** Task goal **
Lines below that hold the word "Soldermask" must be copied in full.
====== Input data
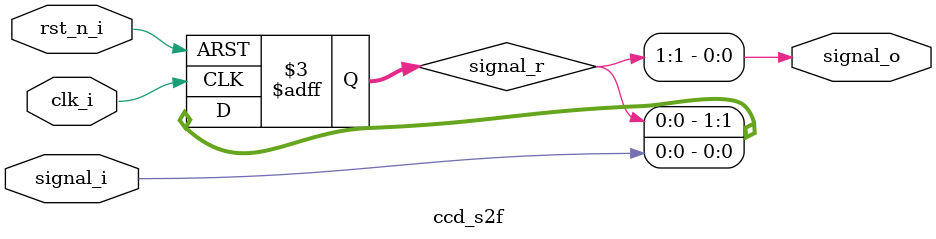
<source format=v>
`timescale 1ns / 1ps


module ccd_s2f(
    input clk_i,
    input rst_n_i,
    input signal_i,
    output signal_o
    );

    reg [1:0] signal_r;

    always @(posedge clk_i or negedge rst_n_i) begin
        if(!rst_n_i) begin
            signal_r <= 2'b0;
        end
        else begin
            signal_r <= {signal_r[0],signal_i};
        end

    end

    assign signal_o = signal_r[1];

endmodule

</source>
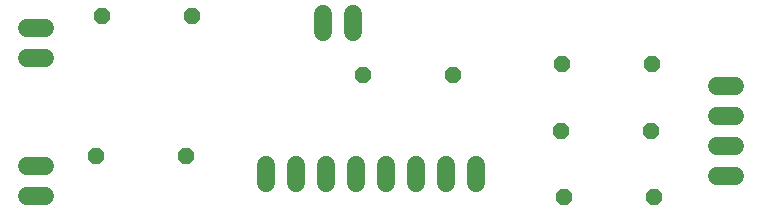
<source format=gbr>
G04 EAGLE Gerber RS-274X export*
G75*
%MOMM*%
%FSLAX34Y34*%
%LPD*%
%INTop Copper*%
%IPPOS*%
%AMOC8*
5,1,8,0,0,1.08239X$1,22.5*%
G01*
%ADD10C,1.524000*%
%ADD11P,1.429621X8X22.500000*%


D10*
X454703Y8785D02*
X454703Y-6455D01*
X429303Y-6455D02*
X429303Y8785D01*
X403903Y8785D02*
X403903Y-6455D01*
X378503Y-6455D02*
X378503Y8785D01*
X353103Y8785D02*
X353103Y-6455D01*
X327703Y-6455D02*
X327703Y8785D01*
X302303Y8785D02*
X302303Y-6455D01*
X276903Y-6455D02*
X276903Y8785D01*
D11*
X526758Y38111D03*
X602958Y38111D03*
X527576Y94214D03*
X603776Y94214D03*
X132642Y16381D03*
X208842Y16381D03*
X137671Y135230D03*
X213871Y135230D03*
X528919Y-17714D03*
X605119Y-17714D03*
D10*
X350084Y121600D02*
X350084Y136840D01*
X324684Y136840D02*
X324684Y121600D01*
D11*
X358895Y85502D03*
X435095Y85502D03*
D10*
X658790Y-214D02*
X674030Y-214D01*
X674030Y25186D02*
X658790Y25186D01*
X658790Y50586D02*
X674030Y50586D01*
X674030Y75986D02*
X658790Y75986D01*
X89600Y-17207D02*
X74360Y-17207D01*
X74360Y8193D02*
X89600Y8193D01*
X89680Y99935D02*
X74440Y99935D01*
X74440Y125335D02*
X89680Y125335D01*
M02*

</source>
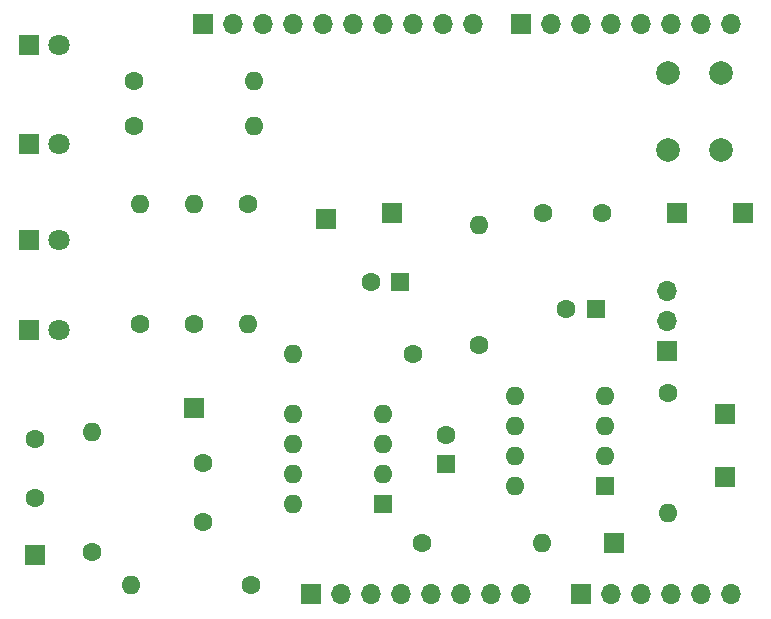
<source format=gbr>
%TF.GenerationSoftware,KiCad,Pcbnew,7.0.1*%
%TF.CreationDate,2023-05-13T15:10:29+02:00*%
%TF.ProjectId,Lab1_SDHD,4c616231-5f53-4444-9844-2e6b69636164,v 1.4*%
%TF.SameCoordinates,Original*%
%TF.FileFunction,Soldermask,Bot*%
%TF.FilePolarity,Negative*%
%FSLAX46Y46*%
G04 Gerber Fmt 4.6, Leading zero omitted, Abs format (unit mm)*
G04 Created by KiCad (PCBNEW 7.0.1) date 2023-05-13 15:10:29*
%MOMM*%
%LPD*%
G01*
G04 APERTURE LIST*
%ADD10R,1.700000X1.700000*%
%ADD11R,1.600000X1.600000*%
%ADD12C,1.600000*%
%ADD13O,1.600000X1.600000*%
%ADD14R,1.800000X1.800000*%
%ADD15C,1.800000*%
%ADD16O,1.700000X1.700000*%
%ADD17C,2.000000*%
G04 APERTURE END LIST*
D10*
X104572000Y-94158000D03*
D11*
X135472380Y-71044000D03*
D12*
X132972380Y-71044000D03*
X104572000Y-84292000D03*
X104572000Y-89292000D03*
X142164000Y-76378000D03*
D13*
X142164000Y-66218000D03*
D12*
X113462000Y-74600000D03*
D13*
X113462000Y-64440000D03*
D14*
X104064000Y-50978000D03*
D15*
X106604000Y-50978000D03*
D10*
X158928000Y-65202000D03*
D12*
X112954000Y-54026000D03*
D13*
X123114000Y-54026000D03*
D10*
X134798000Y-65202000D03*
X118034000Y-81712000D03*
D12*
X122860000Y-96698000D03*
D13*
X112700000Y-96698000D03*
D11*
X139370000Y-86473113D03*
D12*
X139370000Y-83973113D03*
D11*
X134026000Y-89830000D03*
D13*
X134026000Y-87290000D03*
X134026000Y-84750000D03*
X134026000Y-82210000D03*
X126406000Y-82210000D03*
X126406000Y-84750000D03*
X126406000Y-87290000D03*
X126406000Y-89830000D03*
D12*
X122606000Y-64440000D03*
D13*
X122606000Y-74600000D03*
D12*
X158166000Y-80442000D03*
D13*
X158166000Y-90602000D03*
D12*
X152538000Y-65202000D03*
X147538000Y-65202000D03*
X137338000Y-93142000D03*
D13*
X147498000Y-93142000D03*
D14*
X104059000Y-67488000D03*
D15*
X106599000Y-67488000D03*
D16*
X158084000Y-71791000D03*
X158084000Y-74331000D03*
D10*
X158084000Y-76871000D03*
D11*
X152030000Y-73330000D03*
D12*
X149530000Y-73330000D03*
D10*
X162992000Y-87554000D03*
D17*
X162666000Y-53368000D03*
X162666000Y-59868000D03*
X158166000Y-53368000D03*
X158166000Y-59868000D03*
D10*
X162992000Y-82220000D03*
D12*
X136576000Y-77140000D03*
D13*
X126416000Y-77140000D03*
D11*
X152822000Y-88306000D03*
D13*
X152822000Y-85766000D03*
X152822000Y-83226000D03*
X152822000Y-80686000D03*
X145202000Y-80686000D03*
X145202000Y-83226000D03*
X145202000Y-85766000D03*
X145202000Y-88306000D03*
D10*
X129210000Y-65710000D03*
X153594000Y-93142000D03*
D12*
X109398000Y-93904000D03*
D13*
X109398000Y-83744000D03*
D12*
X118034000Y-74600000D03*
D13*
X118034000Y-64440000D03*
D14*
X104064000Y-75108000D03*
D15*
X106604000Y-75108000D03*
D12*
X112954000Y-57836000D03*
D13*
X123114000Y-57836000D03*
D10*
X164516000Y-65202000D03*
D12*
X118796000Y-91324000D03*
X118796000Y-86324000D03*
D14*
X104059000Y-59360000D03*
D15*
X106599000Y-59360000D03*
D10*
X127940000Y-97460000D03*
D16*
X130480000Y-97460000D03*
X133020000Y-97460000D03*
X135560000Y-97460000D03*
X138100000Y-97460000D03*
X140640000Y-97460000D03*
X143180000Y-97460000D03*
X145720000Y-97460000D03*
D10*
X150800000Y-97460000D03*
D16*
X153340000Y-97460000D03*
X155880000Y-97460000D03*
X158420000Y-97460000D03*
X160960000Y-97460000D03*
X163500000Y-97460000D03*
D10*
X118796000Y-49200000D03*
D16*
X121336000Y-49200000D03*
X123876000Y-49200000D03*
X126416000Y-49200000D03*
X128956000Y-49200000D03*
X131496000Y-49200000D03*
X134036000Y-49200000D03*
X136576000Y-49200000D03*
X139116000Y-49200000D03*
X141656000Y-49200000D03*
D10*
X145720000Y-49200000D03*
D16*
X148260000Y-49200000D03*
X150800000Y-49200000D03*
X153340000Y-49200000D03*
X155880000Y-49200000D03*
X158420000Y-49200000D03*
X160960000Y-49200000D03*
X163500000Y-49200000D03*
M02*

</source>
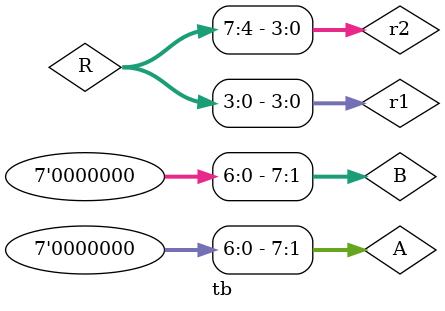
<source format=v>

module one_bit_adder(
    input a, b, c_in, output r, c_out 
);  
    // wire a, b, c_in;
    assign r = (a ^ (~b) ^ c_in);
    assign c_out = (a & (~b)) | ((~b) & c_in) | (a & c_in);
    
endmodule

module four_bit_sub1(
    input wire [7:0] a, b, 
    output wire [3:0] r, output wire c_out1
    // * 7 6 .. 0
);

    wire [3:0] c;
    one_bit_adder adder0 (a[0], b[0], 1'b1, r[0], c[0]);
    one_bit_adder adder1 (a[1], b[1], c[0], r[1], c[1]);
    one_bit_adder adder2 (a[2], b[2], c[1], r[2], c[2]);
    one_bit_adder adder3 (a[3], b[3], c[2], r[3], c[3]);
 
    assign c_out1 = c[3];
    
endmodule

module four_bit_sub2(
    input wire [7:0] a, b, input c_out1,
    
    output wire [3:0] r, output wire c_out2
    // * 7 6 .. 0
);

    wire [3:0] c;
   one_bit_adder adder4 (a[4], b[4], c_out1, r[0], c[0]);
    one_bit_adder adder5 (a[5], b[5], c[0], r[1], c[1]);
    one_bit_adder adder6 (a[6], b[6], c[1], r[2], c[2]);
    one_bit_adder adder7 (a[7], b[7], c[2], r[3], c[3]);
 
    assign c_out2 = c[3];
    
endmodule

module tb;

    reg [7:0] A, B;
    wire [7:0] R;
   wire [3:0] r1,r2;
    wire cout1,cout2;

    four_bit_sub1 ans1(A, B, r1, cout1);
    four_bit_sub2 ans2(A, B, cout1, r2, cout2);
assign R[0]=r1[0];
assign R[1]=r1[1];
assign R[2]=r1[2];
assign R[3]=r1[3];
assign R[4]=r2[0];
assign R[5]=r2[1];
assign R[6]=r2[2];
assign R[7]=r2[3];
    initial begin
        A = 0;
        B = 0;
        #2;

        $monitor("A = %d, B = %d, R = %d, Carry = %b", A, B, R, cout2);

        repeat(10) begin
            A = $random;
            B = $random;
            #15;
        end
    
    end

endmodule
</source>
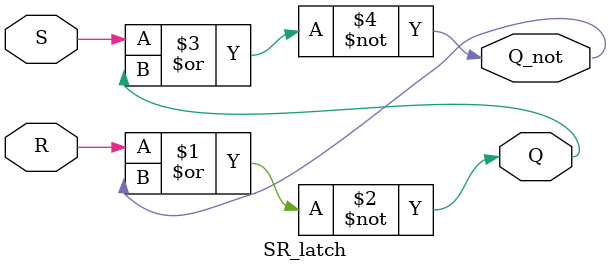
<source format=v>
`timescale 1ns / 1ps
module SR_latch(
    input S,
    input R,
    output Q,
	 output Q_not
    );

	assign Q = ~(R | Q_not);
	assign Q_not = ~( S | Q);
	


endmodule

</source>
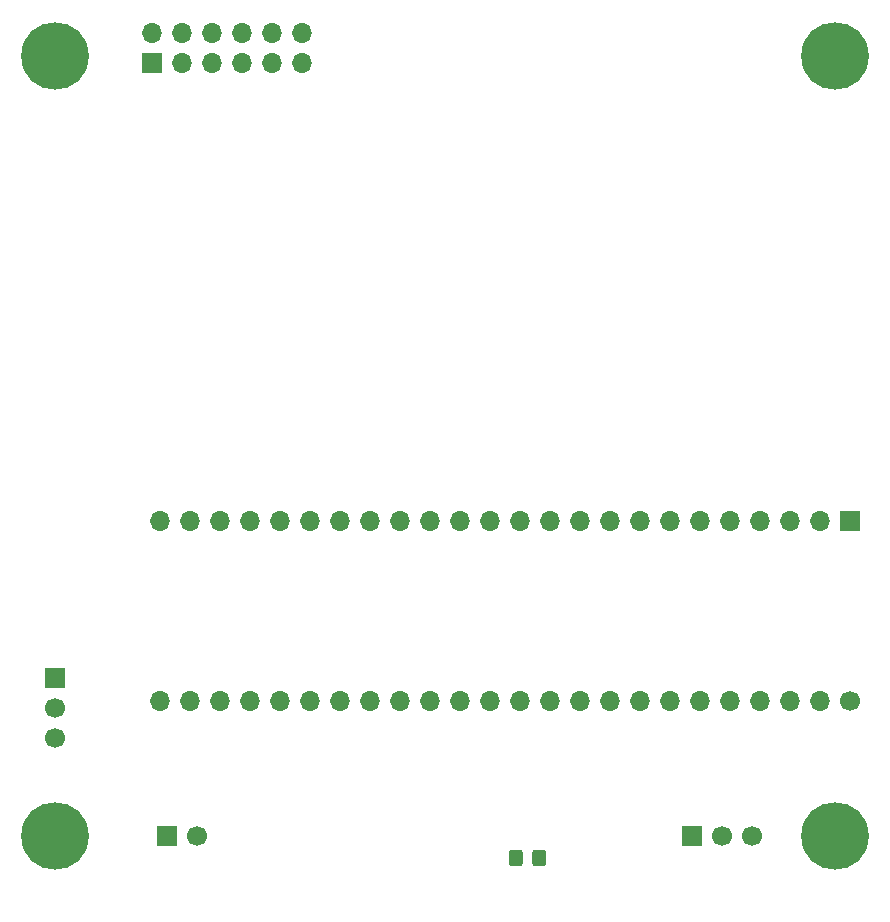
<source format=gbr>
%TF.GenerationSoftware,KiCad,Pcbnew,(5.1.9)-1*%
%TF.CreationDate,2021-08-30T22:29:05-04:00*%
%TF.ProjectId,In9 Music Visualizer RevC,496e3920-4d75-4736-9963-205669737561,rev?*%
%TF.SameCoordinates,Original*%
%TF.FileFunction,Soldermask,Bot*%
%TF.FilePolarity,Negative*%
%FSLAX46Y46*%
G04 Gerber Fmt 4.6, Leading zero omitted, Abs format (unit mm)*
G04 Created by KiCad (PCBNEW (5.1.9)-1) date 2021-08-30 22:29:05*
%MOMM*%
%LPD*%
G01*
G04 APERTURE LIST*
%ADD10C,1.700000*%
%ADD11R,1.700000X1.700000*%
%ADD12C,5.715000*%
%ADD13O,1.700000X1.700000*%
G04 APERTURE END LIST*
D10*
%TO.C,J6*%
X106680000Y-111125000D03*
D11*
X106680000Y-108585000D03*
D10*
X106680000Y-113665000D03*
%TD*%
D12*
%TO.C,REF\u002A\u002A*%
X172720000Y-121920000D03*
%TD*%
%TO.C,REF\u002A\u002A*%
X172720000Y-55880000D03*
%TD*%
%TO.C,REF\u002A\u002A*%
X106680000Y-121920000D03*
%TD*%
%TO.C,REF\u002A\u002A*%
X106680000Y-55880000D03*
%TD*%
%TO.C,R1*%
G36*
G01*
X146285000Y-123374999D02*
X146285000Y-124275001D01*
G75*
G02*
X146035001Y-124525000I-249999J0D01*
G01*
X145334999Y-124525000D01*
G75*
G02*
X145085000Y-124275001I0J249999D01*
G01*
X145085000Y-123374999D01*
G75*
G02*
X145334999Y-123125000I249999J0D01*
G01*
X146035001Y-123125000D01*
G75*
G02*
X146285000Y-123374999I0J-249999D01*
G01*
G37*
G36*
G01*
X148285000Y-123374999D02*
X148285000Y-124275001D01*
G75*
G02*
X148035001Y-124525000I-249999J0D01*
G01*
X147334999Y-124525000D01*
G75*
G02*
X147085000Y-124275001I0J249999D01*
G01*
X147085000Y-123374999D01*
G75*
G02*
X147334999Y-123125000I249999J0D01*
G01*
X148035001Y-123125000D01*
G75*
G02*
X148285000Y-123374999I0J-249999D01*
G01*
G37*
%TD*%
D13*
%TO.C,J4*%
X127635000Y-53975000D03*
X127635000Y-56515000D03*
X125095000Y-53975000D03*
X125095000Y-56515000D03*
X122555000Y-53975000D03*
X122555000Y-56515000D03*
X120015000Y-53975000D03*
X120015000Y-56515000D03*
X117475000Y-53975000D03*
X117475000Y-56515000D03*
X114935000Y-53975000D03*
D11*
X114935000Y-56515000D03*
%TD*%
D10*
%TO.C,J3*%
X163195000Y-121920000D03*
D11*
X160655000Y-121920000D03*
D10*
X165735000Y-121920000D03*
%TD*%
%TO.C,J2*%
X118745000Y-121920000D03*
D11*
X116205000Y-121920000D03*
%TD*%
D13*
%TO.C,MCU1*%
X158750000Y-110490000D03*
X156210000Y-110490000D03*
D10*
X173990000Y-110490000D03*
D13*
X166370000Y-110490000D03*
X171450000Y-110490000D03*
X163830000Y-110490000D03*
X168910000Y-110490000D03*
X161290000Y-110490000D03*
X153670000Y-110490000D03*
X151130000Y-110490000D03*
X148590000Y-110490000D03*
X146050000Y-110490000D03*
X143510000Y-110490000D03*
X140970000Y-110490000D03*
X125730000Y-110490000D03*
X133350000Y-110490000D03*
X135890000Y-110490000D03*
X138430000Y-110490000D03*
X118110000Y-110490000D03*
X130810000Y-110490000D03*
X123190000Y-110490000D03*
X128270000Y-110490000D03*
X120650000Y-110490000D03*
X115570000Y-110490000D03*
X115570000Y-95250000D03*
X118110000Y-95250000D03*
X120650000Y-95250000D03*
X123190000Y-95250000D03*
X125730000Y-95250000D03*
X128270000Y-95250000D03*
X130810000Y-95250000D03*
X133350000Y-95250000D03*
X135890000Y-95250000D03*
X138430000Y-95250000D03*
X140970000Y-95250000D03*
X143510000Y-95250000D03*
X146050000Y-95250000D03*
X148590000Y-95250000D03*
X151130000Y-95250000D03*
X153670000Y-95250000D03*
X156210000Y-95250000D03*
X158750000Y-95250000D03*
X161290000Y-95250000D03*
X163830000Y-95250000D03*
X166370000Y-95250000D03*
X168910000Y-95250000D03*
X171450000Y-95250000D03*
D11*
X173990000Y-95250000D03*
%TD*%
M02*

</source>
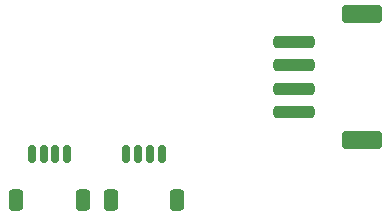
<source format=gbr>
%TF.GenerationSoftware,KiCad,Pcbnew,7.0.5-7.0.5~ubuntu22.04.1*%
%TF.CreationDate,2023-07-02T20:15:11+01:00*%
%TF.ProjectId,sensorboard-v4-base-station,73656e73-6f72-4626-9f61-72642d76342d,rev?*%
%TF.SameCoordinates,Original*%
%TF.FileFunction,Paste,Top*%
%TF.FilePolarity,Positive*%
%FSLAX46Y46*%
G04 Gerber Fmt 4.6, Leading zero omitted, Abs format (unit mm)*
G04 Created by KiCad (PCBNEW 7.0.5-7.0.5~ubuntu22.04.1) date 2023-07-02 20:15:11*
%MOMM*%
%LPD*%
G01*
G04 APERTURE LIST*
G04 Aperture macros list*
%AMRoundRect*
0 Rectangle with rounded corners*
0 $1 Rounding radius*
0 $2 $3 $4 $5 $6 $7 $8 $9 X,Y pos of 4 corners*
0 Add a 4 corners polygon primitive as box body*
4,1,4,$2,$3,$4,$5,$6,$7,$8,$9,$2,$3,0*
0 Add four circle primitives for the rounded corners*
1,1,$1+$1,$2,$3*
1,1,$1+$1,$4,$5*
1,1,$1+$1,$6,$7*
1,1,$1+$1,$8,$9*
0 Add four rect primitives between the rounded corners*
20,1,$1+$1,$2,$3,$4,$5,0*
20,1,$1+$1,$4,$5,$6,$7,0*
20,1,$1+$1,$6,$7,$8,$9,0*
20,1,$1+$1,$8,$9,$2,$3,0*%
G04 Aperture macros list end*
%ADD10RoundRect,0.250001X1.449999X-0.499999X1.449999X0.499999X-1.449999X0.499999X-1.449999X-0.499999X0*%
%ADD11RoundRect,0.250000X1.500000X-0.250000X1.500000X0.250000X-1.500000X0.250000X-1.500000X-0.250000X0*%
%ADD12RoundRect,0.250000X-0.350000X-0.650000X0.350000X-0.650000X0.350000X0.650000X-0.350000X0.650000X0*%
%ADD13RoundRect,0.150000X-0.150000X-0.625000X0.150000X-0.625000X0.150000X0.625000X-0.150000X0.625000X0*%
G04 APERTURE END LIST*
D10*
%TO.C,StGr1*%
X54451860Y6350000D03*
D11*
X48701860Y8700000D03*
D10*
X54451860Y17050000D03*
D11*
X48701860Y14700000D03*
X48701860Y12700000D03*
X48701860Y10700000D03*
%TD*%
D12*
%TO.C,StQTQw1*%
X25218320Y1265646D03*
D13*
X26518320Y5140646D03*
D12*
X30818320Y1265646D03*
D13*
X29518320Y5140646D03*
X28518320Y5140646D03*
X27518320Y5140646D03*
%TD*%
D12*
%TO.C,StQTQw2*%
X33218320Y1265646D03*
D13*
X34518320Y5140646D03*
D12*
X38818320Y1265646D03*
D13*
X37518320Y5140646D03*
X36518320Y5140646D03*
X35518320Y5140646D03*
%TD*%
M02*

</source>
============
** Reply to the task **
%TF.FileFunction,Soldermask,Bot*%
%TF.FileFunction,Soldermask,Bot*%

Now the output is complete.